- Nickname: Free State
- Byrakuru Location in Karnataka, India Byrakuru Byrakuru (India)
- Coordinates: 13°14′20″N 78°29′34″E﻿ / ﻿13.23889°N 78.49278°E
- Country: India
- State: Karnataka
- District: Kolar
- Talukas: Mulbagal Taluk

Government
- • Type: Panchayat raj
- • Body: Gram panchayat

Area
- • Total: 345.6 km^{2} (133.4 sq mi)

Population (2011)
- • Total: 2,361
- • Density: 6.832/km^{2} (17.69/sq mi)

Languages
- • Official: Kannada
- Time zone: UTC+5:30 (IST)
- PIN: 563131
- Telephone code: 08159
- ISO 3166 code: IN-KA
- Vehicle registration: KA-07
- Nearest city: Kolar
- Lok Sabha constituency: Kolar
- Vidhan Sabha constituency: Mulbagal
- Climate: Byrakur Weather (Köppen)
- Website: karnataka.gov.in

= Byrakur =

Byrakur is a town in Mulbagal Taluk, Kolar District in the Indian state of Karnataka. Byrakur serves as the administrative headquarter for 16 villages in Mulbagal Taluk. It is located 110 km from Bangalore, and 16 km from Punganur, Andhra Pradesh. The village is home to the Maryamma Temple.

==Education==
Sri Manjunatha Vidhya Samasthe (SMVS) is a registered organisation established in 1987 to provide primary education to children in rural areas. It runs two educational establishments in Byrakur.
- Sri Manjunatha Higher Primary School, Byrakur (Aided by the Government of Karnataka)
- Sri Manjunatha Nursery School, Byrakur (Affiliated with the Government of Karnataka)

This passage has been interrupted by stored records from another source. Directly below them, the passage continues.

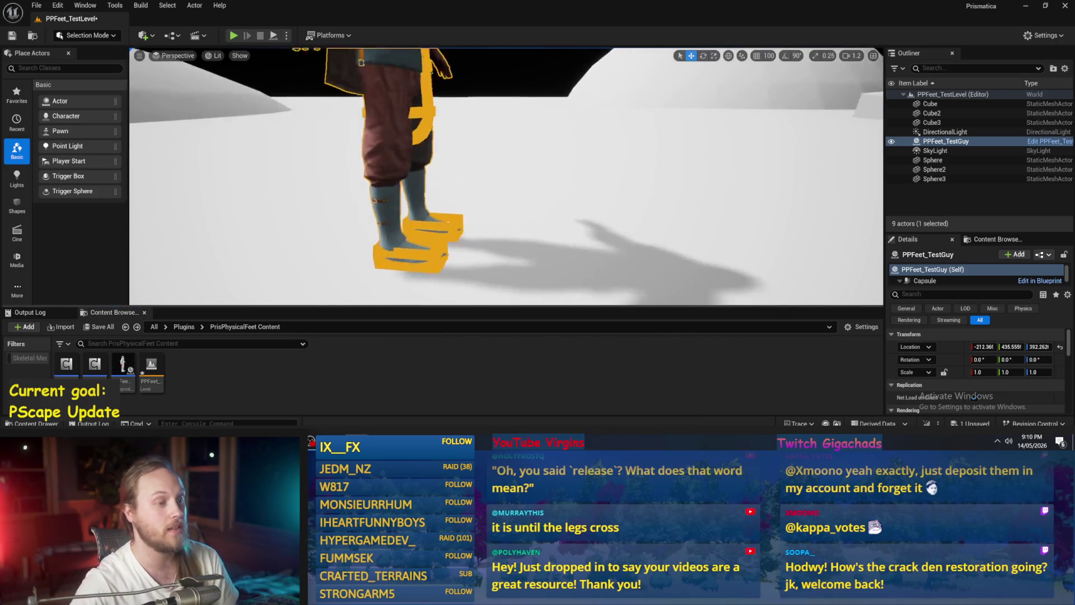
scroll(347, 168, "down", 4)
key("alt+p")
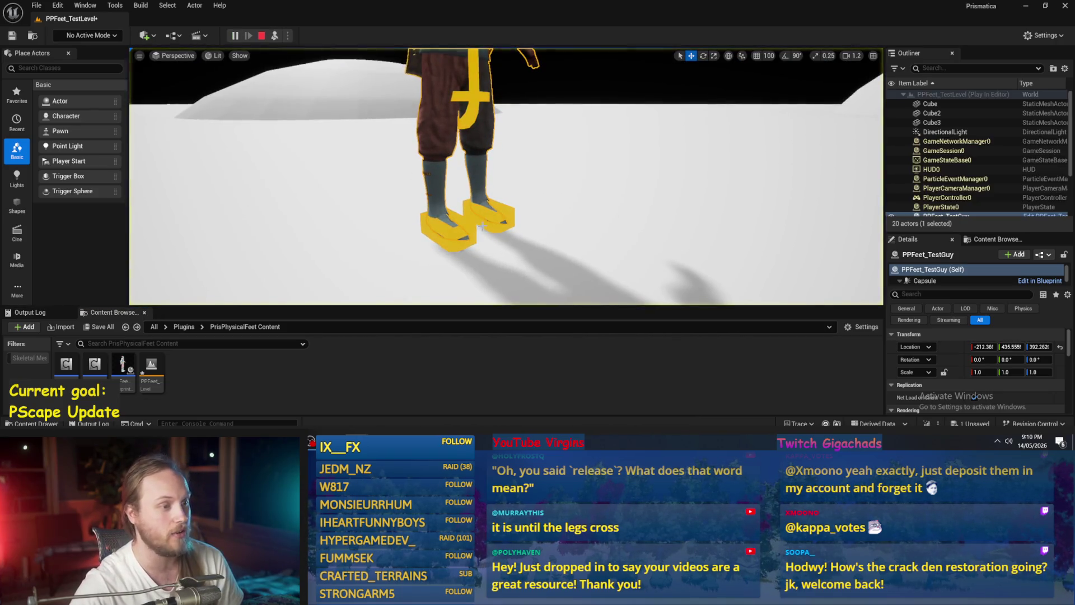
left_click_drag(479, 106, 504, 129)
scroll(492, 151, "up", 3)
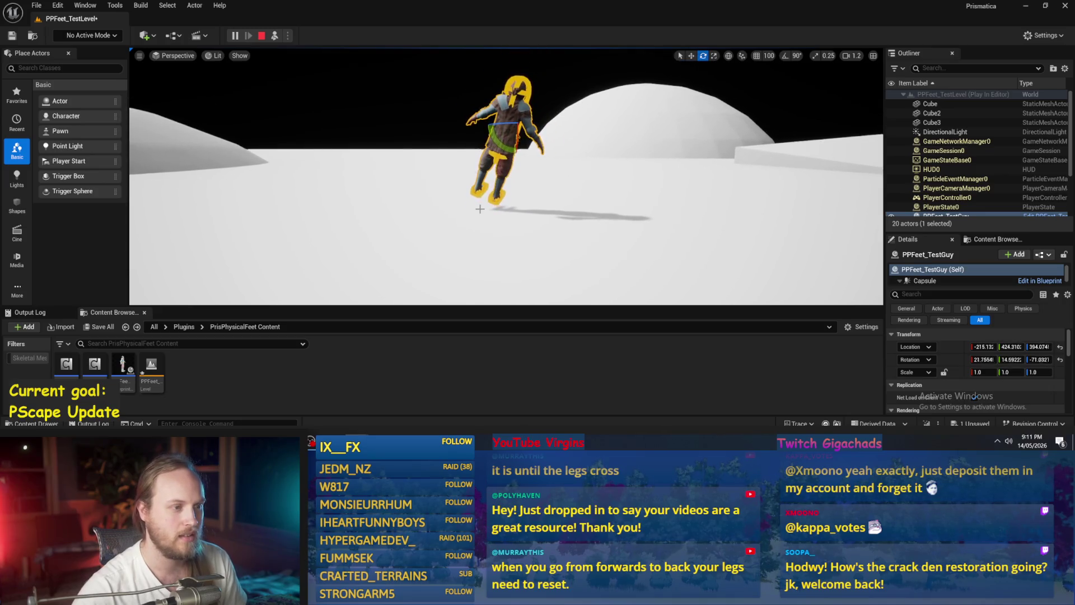
key("Escape")
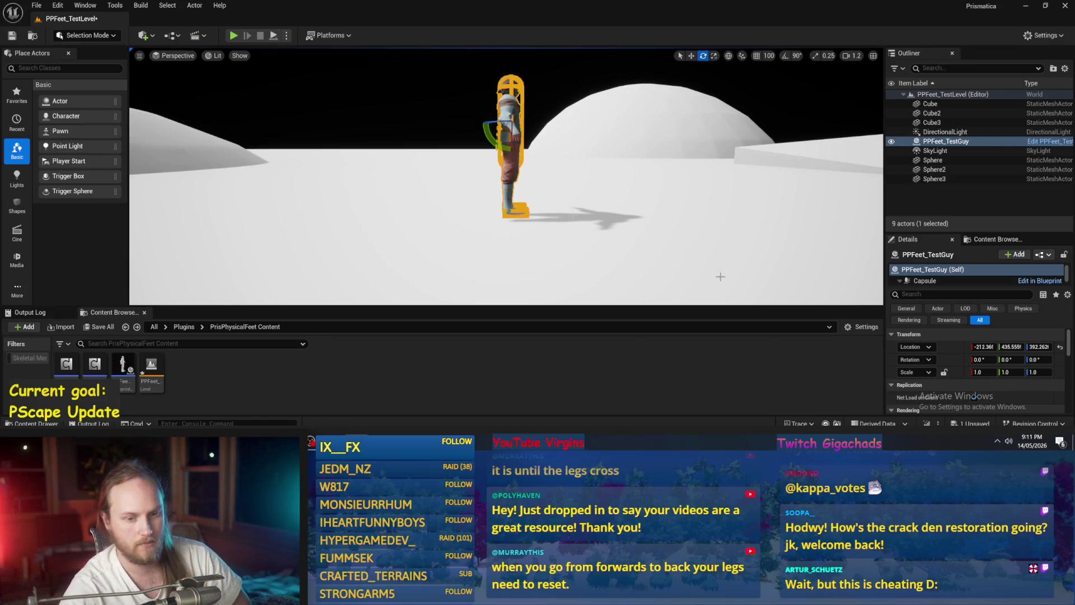
double_click(123, 367)
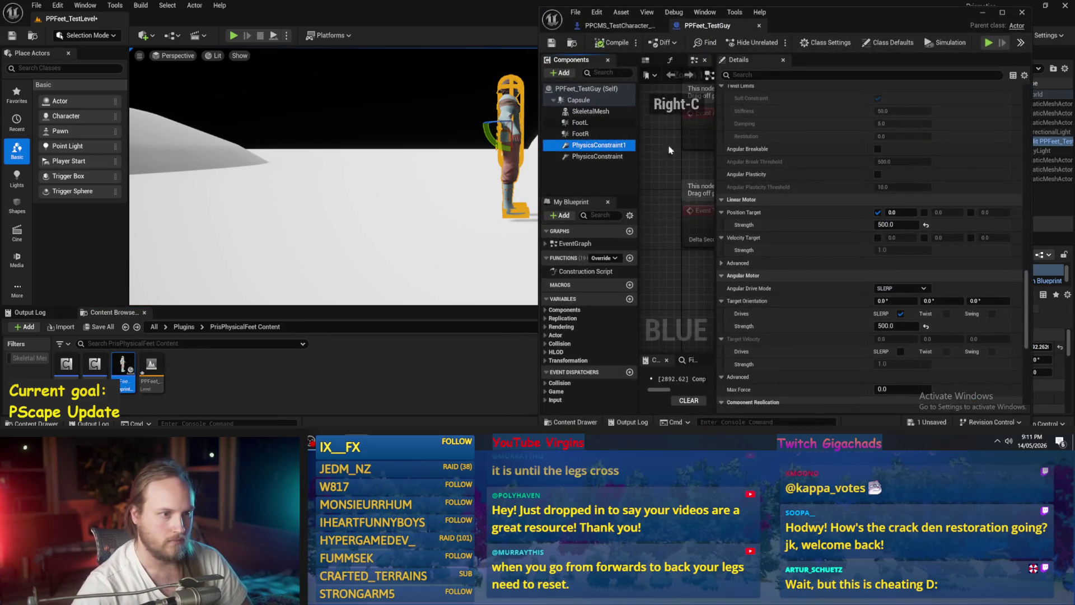
Filter Details by 'grav', tick Enable Gravity on FootL, FootR and Capsule, and compile.
scroll(858, 218, "up", 15)
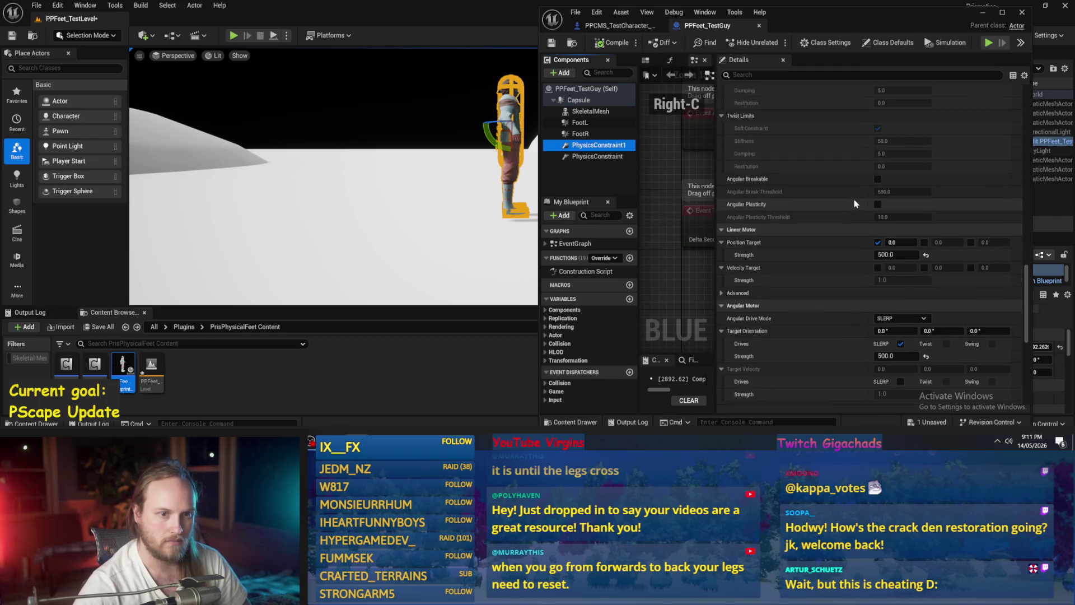
left_click(580, 123)
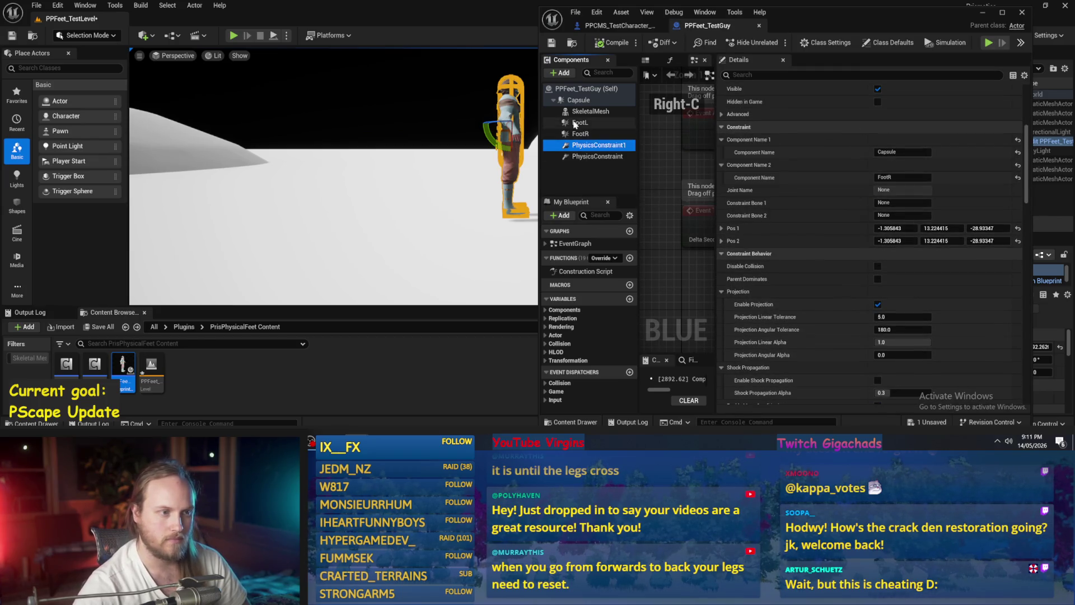
type("grav")
left_click(882, 103)
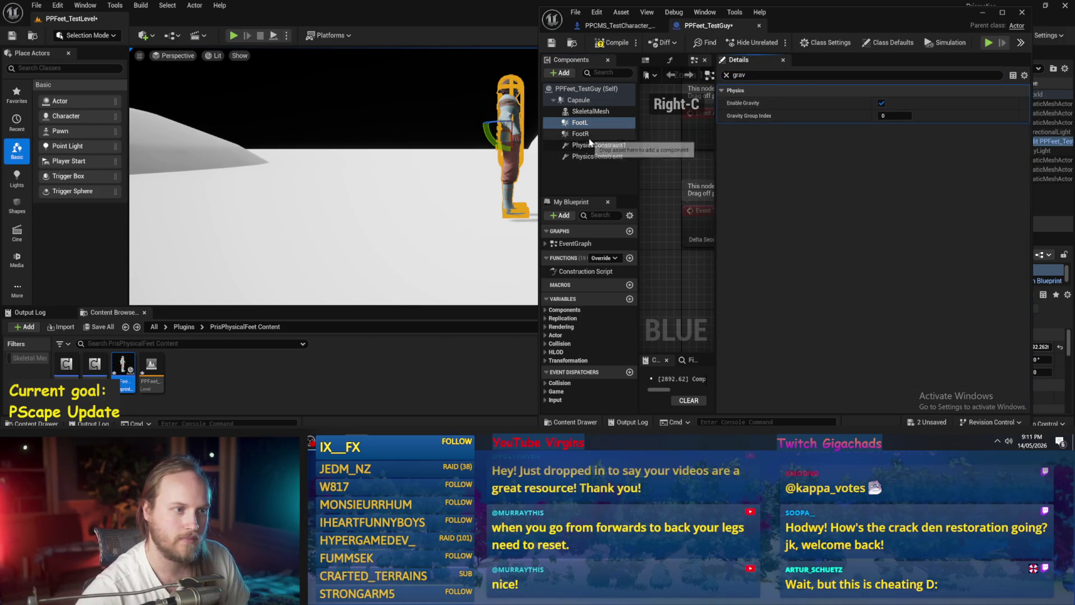
left_click(580, 134)
left_click(881, 103)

The Sri Manjunatha Higher Primary School was established in 1987 and offers kindergarten to primary education (7th Standard). The Government of Maharashtra has identified the school's achievements and offers grants for 1st to 7th standard grades (Kannada Medium).

==Villages==
Perumkanahlli is a village located 1 km south of Byrakur and home to about 200 people. Pethandalahalli is also a small village in Mulbagal Taluk. The village falls under Byrakur Panchayat and belongs to the Bangalore Division. The village is located 32 km east of its district headquarters, Kolar, and is 103 km from the state capital, Bangalore.